DATA EXTRACT:
/---

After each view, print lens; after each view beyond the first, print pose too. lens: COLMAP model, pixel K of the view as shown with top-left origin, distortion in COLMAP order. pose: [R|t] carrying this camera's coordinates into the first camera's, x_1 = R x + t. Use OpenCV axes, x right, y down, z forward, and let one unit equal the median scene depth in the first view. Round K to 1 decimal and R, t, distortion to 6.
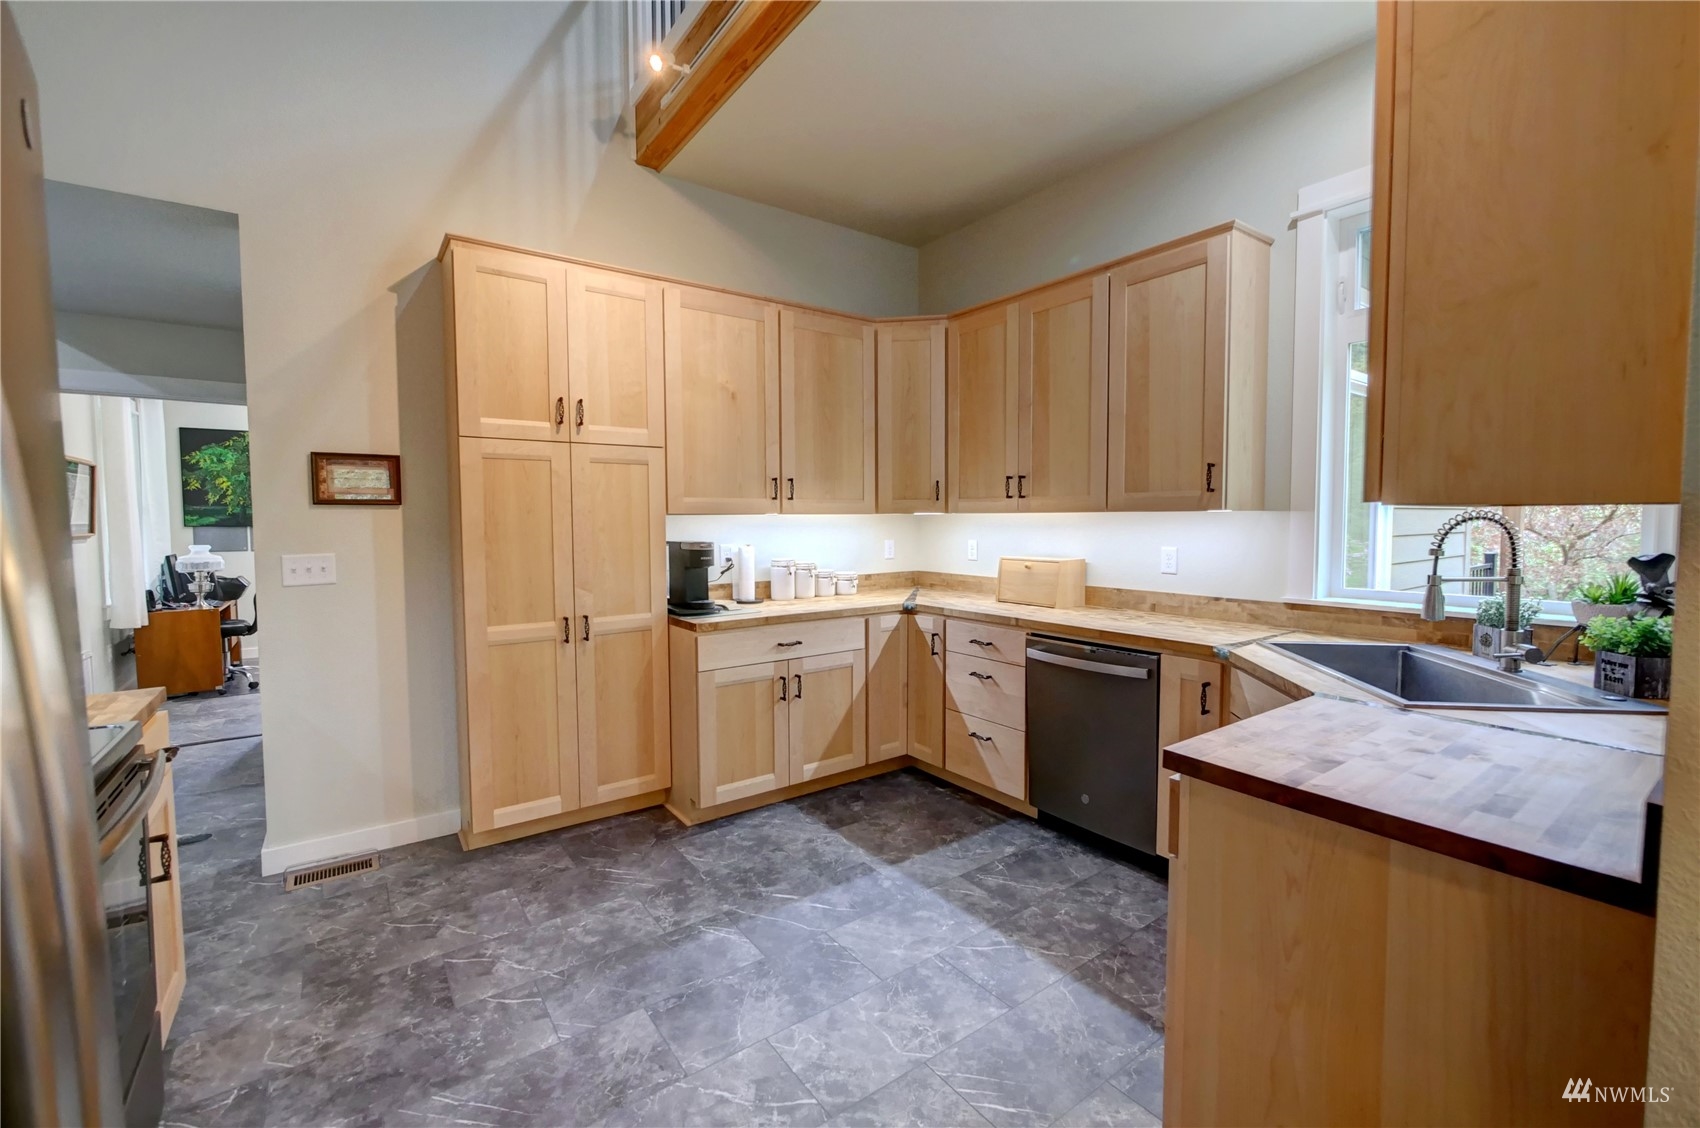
lens RADIAL K [[704.4, 0, 838.6], [0, 704.4, 564.9], [0, 0, 1]] dist [-0.001219, 0.000091]
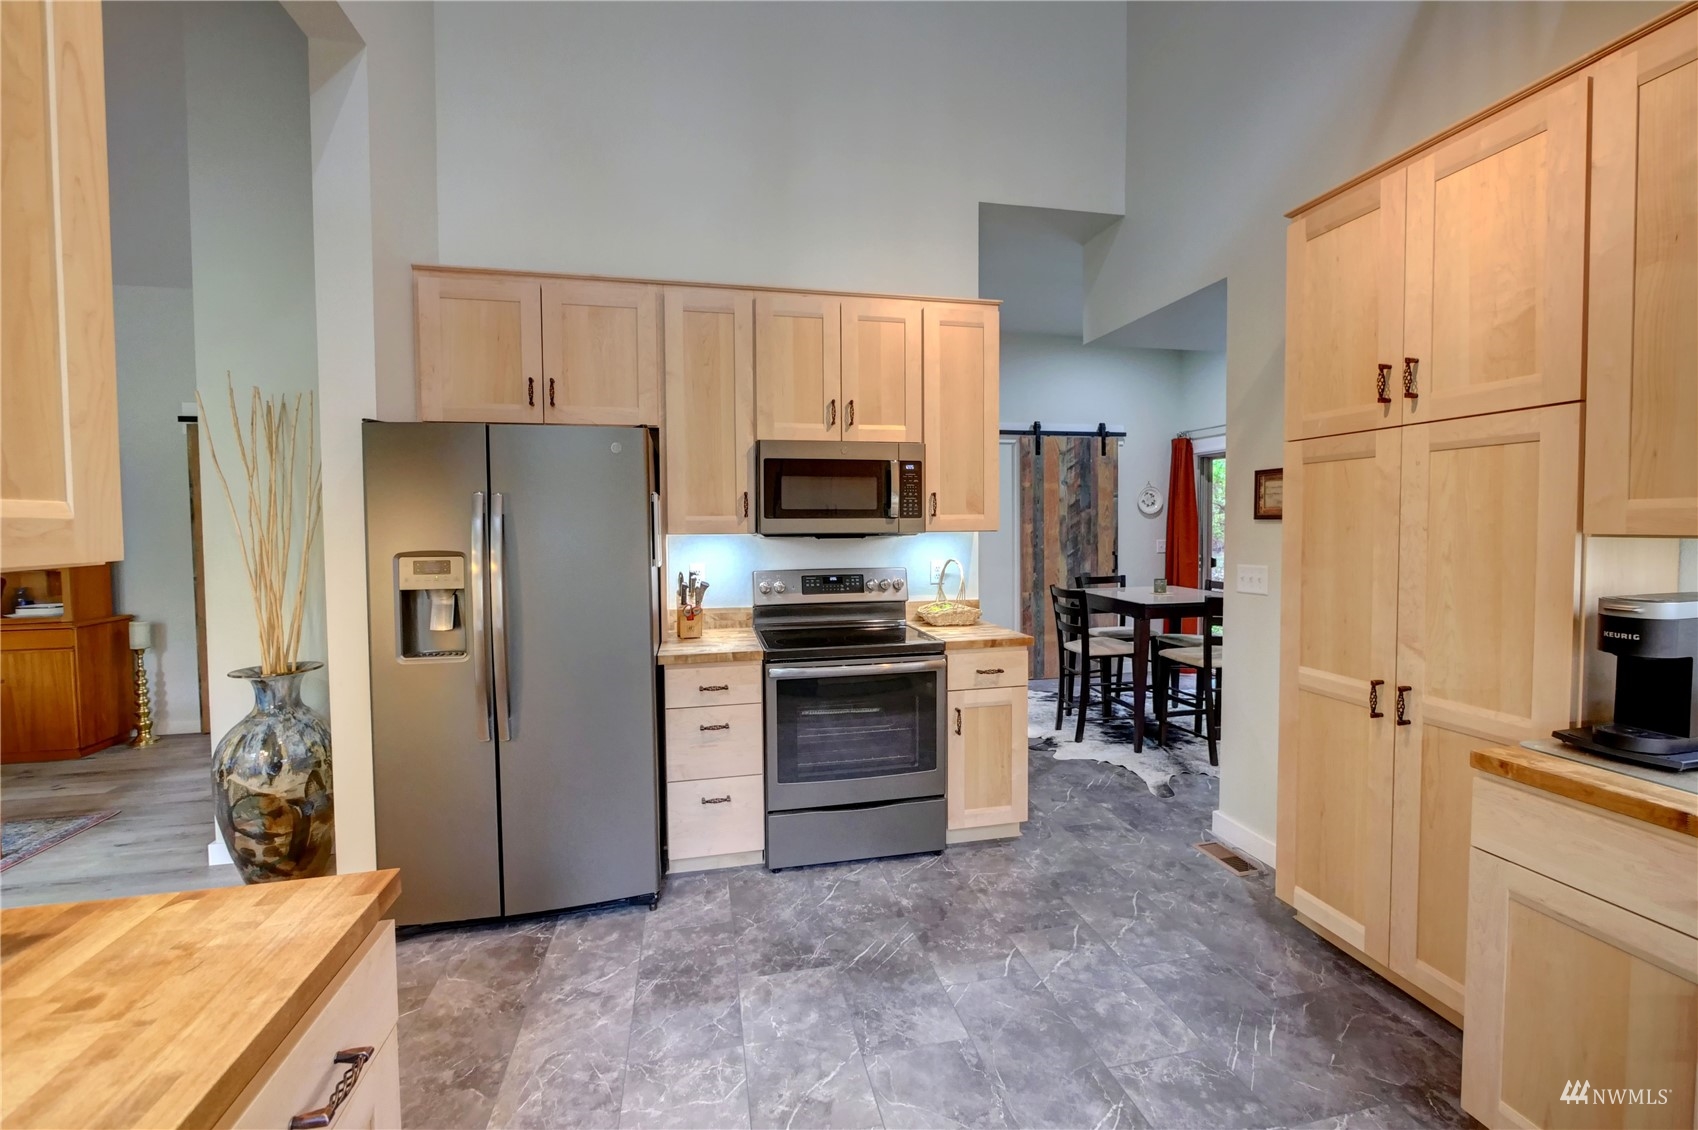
lens RADIAL K [[703.6, 0, 863.6], [0, 703.6, 551.0], [0, 0, 1]] dist [-0.001219, 0.000091]
pose [[-0.373041, 0.047128, -0.926617, 0.537112], [-0.050846, 0.996170, 0.071136, -0.094103], [0.926421, 0.073651, -0.369215, 0.952788]]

\---

EXERCISE GOAL:
Print the entire listing above verbatim. No picture should be included.

ANSWER BOX:
After each view, print lens; after each view beyond the first, print pose too. lens: COLMAP model, pixel K of the view as shown with top-left origin, distortion in COLMAP order. pose: [R|t] carrying this camera's coordinates into the first camera's, x_1 = R x + t. Use OpenCV axes, x right, y down, z forward, and let one unit equal the median scene depth in the first view. Round K to 1 decimal and R, t, distortion to 6.
lens RADIAL K [[704.4, 0, 838.6], [0, 704.4, 564.9], [0, 0, 1]] dist [-0.001219, 0.000091]
lens RADIAL K [[703.6, 0, 863.6], [0, 703.6, 551.0], [0, 0, 1]] dist [-0.001219, 0.000091]
pose [[-0.373041, 0.047128, -0.926617, 0.537112], [-0.050846, 0.996170, 0.071136, -0.094103], [0.926421, 0.073651, -0.369215, 0.952788]]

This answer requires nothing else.